Symptoms you may experience but cannot be adequately measured include:
None of these signs or symptoms are specific to testosterone deficiency and many are hard to differentiate from normal aging. Our role is to evaluate any signs or symptoms of low testosterone, and then to see how they correlate with your hormone levels.
DHEA
Dehydroepiandrosterone (DHEA) is a hormone produced from cholesterol that then follows one of two pathways, both involving two-step enzymatic conversions, to yield either estrogens or testosterone. Thus, levels of DHEA can have a role in determining levels of estrogen and testosterone, though DHEA alone is seldom enough to sufficiently restore testosterone levels in aging men.
Aromatase
One of the most important factors that affect testosterone levels and the ratio between testosterone and estrogen is the aromatase enzyme. Aromatase converts testosterone to estrogen, further depleting free testosterone levels and increasing estrogen levels.
Obesity
Obesity and associated hyperinsulinemia suppress the action of luteinizing hormone (LH) in the testis, which can significantly reduce circulating testosterone levels, even in men under the age of 40. In addition, increased belly fat mass has been correlated with increased aromatase levels.
The vicious circle of low testosterone and obesity has been described as the hypogonadal/obesity cycle. In this cycle a low testosterone level results in increased abdominal fat, which in turn leads to increased aromatase activity. This enhances the conversion of testosterone to estrogens, which further reduces testosterone and increases the tendency toward abdominal fat.
Sex hormone-binding globulin (SHBG)
Most testosterone circulating in the bloodstream is bound to either sex hormone-binding globulin (SHBG) (60%) or albumin (38%). Only a small fraction (2%) is unbound, or “free”.
Testosterone binds more tightly to SHBG than to albumin. Consequently, only albumin-bound testosterone and free testosterone constitute the bioavailable forms of testosterone, which are accessible to target tissues and carry out the actions of the essential hormone. Thus the bioavailability of testosterone is influenced by the level of SHBG.

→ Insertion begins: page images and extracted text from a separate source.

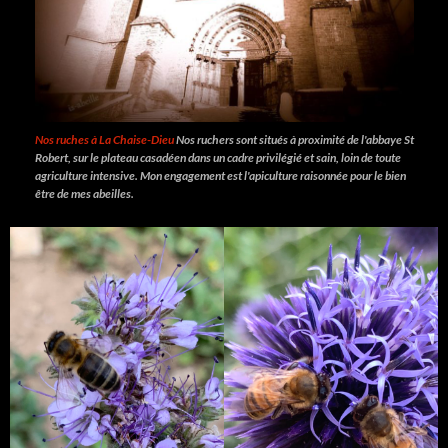
Nos ruches à La Chaise-Dieu
Nos ruchers sont situés à proximité de l'abbaye St
Robert, sur le plateau casadéen dans un cadre privilégié et sain, loin de toute
agriculture intensive. Mon engagement est l'apiculture raisonnée pour le bien
être de mes abeilles.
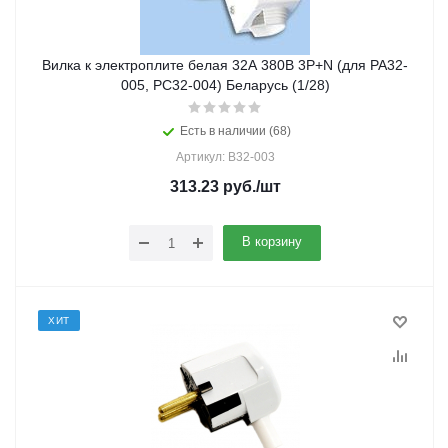
Вилка к электроплите белая 32А 380В 3Р+N (для РА32-
005, РС32-004) Беларусь (1/28)
Есть в наличии (68)
Артикул: В32-003
313.23
руб.
/шт
В корзину
ХИТ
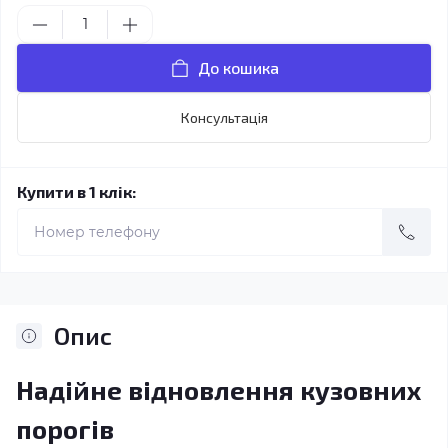
До кошика
Консультація
Купити в 1 клік:
Опис
Надійне відновлення кузовних
порогів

Aging men experience both an increase in aromatase activity and an elevation in SHBG production. The net result is an increase in the ratio of estrogen to testosterone and a decrease in total and free testosterone levels. It is crucial that this skewed ratio be balanced.
Liver Function
The liver is responsible for removing excess estrogen and SHBG, and any decrease in liver function could exacerbate hormonal imbalances and compromise healthy testosterone levels. Thus it is important that aging men also strive for optimal liver function.